▶ _SOURCE EXTRACT_
○ ○ ○

Police said at the time that Campos Rodas cocked the gun as he approached the truck then fired several shots as Zambrano attempted to get away.
“The fact (Zambrano) was shot — I’m sorry about that, but you shouldn’t have tried to run him over,” Cardoza said.
At Campos Rodas’ preliminary hearing, Deputy District Attorney Margaret Roe threw cold water on the self-defense theory.
“This is not a case of self-defense. (Campos Rodas) knew what he was going to do. He had five minutes to plan and to figure out what he was going to do when he saw the stolen truck,” Roe said.
Judge Mark McCannon upheld the murder case, stating he wanted to let a jury decide. But he dismissed an accessory charge against Campos Rodas’ father, 54-year-old Mario Campos Caceres, who’d been accused of lying to police to protect his son. McCannon said there wasn’t enough evidence “to indicate that he did anything other than accompany his son to the scene.”
Campos Rodas’ brother-in-law, Walter Sazo-Gomez, testified at the preliminary hearing that someone in their group told Zambrano to “just leave the truck.” He said he heard shooting but claimed not to have seen who fired. Surveillance footage from a nearby buffet restaurant captured the shooting, and was later seized by police, according to court records.
A week after the preliminary hearing, another judge granted Campos Rodas a release from jail on an ankle monitor. An August court filing from his final check-in before he was discharged from the eletronic monitor program says he “communicated well with program staff, was compliant with program requirements and was current in payment of program supervision fees.”
Cardoza said he was confident Campos Rodas would have been acquitted at trial.
“What are people in Oakland supposed to do? OPD didn’t respond, couldn’t respond, so people in Oakland are getting fed up,” Cardoza said, later adding that his client had a gun, “because he was afraid of how this thief might react.”

○ ○ ○

(Stored records)
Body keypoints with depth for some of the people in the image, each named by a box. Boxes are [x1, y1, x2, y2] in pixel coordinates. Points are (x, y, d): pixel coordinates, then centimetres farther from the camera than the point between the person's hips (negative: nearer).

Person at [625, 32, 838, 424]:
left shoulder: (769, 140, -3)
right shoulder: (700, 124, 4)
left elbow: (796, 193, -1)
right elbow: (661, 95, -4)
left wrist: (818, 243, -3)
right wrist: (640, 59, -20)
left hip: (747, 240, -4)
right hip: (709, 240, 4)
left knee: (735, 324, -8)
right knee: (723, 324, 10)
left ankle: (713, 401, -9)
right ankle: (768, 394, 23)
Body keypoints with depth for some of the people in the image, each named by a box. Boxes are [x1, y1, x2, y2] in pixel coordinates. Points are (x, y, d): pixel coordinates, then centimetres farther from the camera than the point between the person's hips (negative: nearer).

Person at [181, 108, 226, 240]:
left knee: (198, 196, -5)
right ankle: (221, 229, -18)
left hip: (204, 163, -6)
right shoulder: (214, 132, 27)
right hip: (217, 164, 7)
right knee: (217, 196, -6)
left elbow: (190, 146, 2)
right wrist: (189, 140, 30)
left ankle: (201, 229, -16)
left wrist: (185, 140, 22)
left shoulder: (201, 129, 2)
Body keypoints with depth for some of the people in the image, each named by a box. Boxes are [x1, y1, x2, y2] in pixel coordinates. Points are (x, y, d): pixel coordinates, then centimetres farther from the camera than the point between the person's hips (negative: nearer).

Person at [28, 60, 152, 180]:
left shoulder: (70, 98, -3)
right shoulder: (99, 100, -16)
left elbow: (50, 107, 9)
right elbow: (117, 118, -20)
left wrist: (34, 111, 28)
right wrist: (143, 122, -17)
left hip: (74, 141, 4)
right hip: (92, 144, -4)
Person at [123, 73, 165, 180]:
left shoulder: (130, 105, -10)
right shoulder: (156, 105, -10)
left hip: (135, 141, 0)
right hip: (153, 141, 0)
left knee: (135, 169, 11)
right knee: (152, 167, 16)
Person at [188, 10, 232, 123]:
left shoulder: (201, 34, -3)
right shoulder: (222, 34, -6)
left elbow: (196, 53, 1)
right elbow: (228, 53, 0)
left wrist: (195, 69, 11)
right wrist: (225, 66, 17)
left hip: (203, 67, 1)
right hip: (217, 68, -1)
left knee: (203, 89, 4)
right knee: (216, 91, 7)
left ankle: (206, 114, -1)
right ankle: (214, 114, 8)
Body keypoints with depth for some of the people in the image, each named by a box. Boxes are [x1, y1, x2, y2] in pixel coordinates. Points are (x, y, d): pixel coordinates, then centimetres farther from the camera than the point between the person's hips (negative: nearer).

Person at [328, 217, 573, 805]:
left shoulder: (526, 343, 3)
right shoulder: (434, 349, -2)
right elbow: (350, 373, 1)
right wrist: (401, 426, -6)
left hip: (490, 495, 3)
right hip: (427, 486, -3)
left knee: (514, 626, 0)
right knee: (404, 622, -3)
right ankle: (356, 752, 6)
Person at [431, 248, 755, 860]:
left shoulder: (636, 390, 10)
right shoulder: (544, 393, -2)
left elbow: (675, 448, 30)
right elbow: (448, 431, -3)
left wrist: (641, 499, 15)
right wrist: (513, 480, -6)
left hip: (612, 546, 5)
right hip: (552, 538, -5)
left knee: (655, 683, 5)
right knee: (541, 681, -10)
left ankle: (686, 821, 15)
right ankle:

○ ○ ○

▶ _EXERCISE REQUIREMENTS_
[a] Using the shooting article, decide whether each statement agrees with it. Answer yes or no for each, and quote the words that decide it. (i) Judge Mark McCannon dismissed the murder case against Campos Rodas. (ii) Surveillance footage from a nearby buffet restaurant captured the shooting. (iii) Campos Rodas was released from jail on an ankle monitor a week after the preliminary hearing.
[b] Reproduce word for word the part of the shooting article between "Campos Rodas’ brother-in-law, Walter" and "to court records.", inclusive.
[c] In the shooting article, which charge against Campos Rodas' father did the judge dismiss?

▶ _OUTPUTS FOR THE TASKS_
[a]
(i) No: "Judge Mark McCannon upheld the murder case, stating he wanted to let a jury decide."
(ii) Yes: "Surveillance footage from a nearby buffet restaurant captured the shooting"
(iii) Yes: "A week after the preliminary hearing, another judge granted Campos Rodas a release from jail on an ankle monitor."

[b]
Campos Rodas’ brother-in-law, Walter Sazo-Gomez, testified at the preliminary hearing that someone in their group told Zambrano to “just leave the truck.” He said he heard shooting but claimed not to have seen who fired. Surveillance footage from a nearby buffet restaurant captured the shooting, and was later seized by police, according to court records.

[c] The judge dismissed an accessory charge, which accused him of lying to police to protect his son.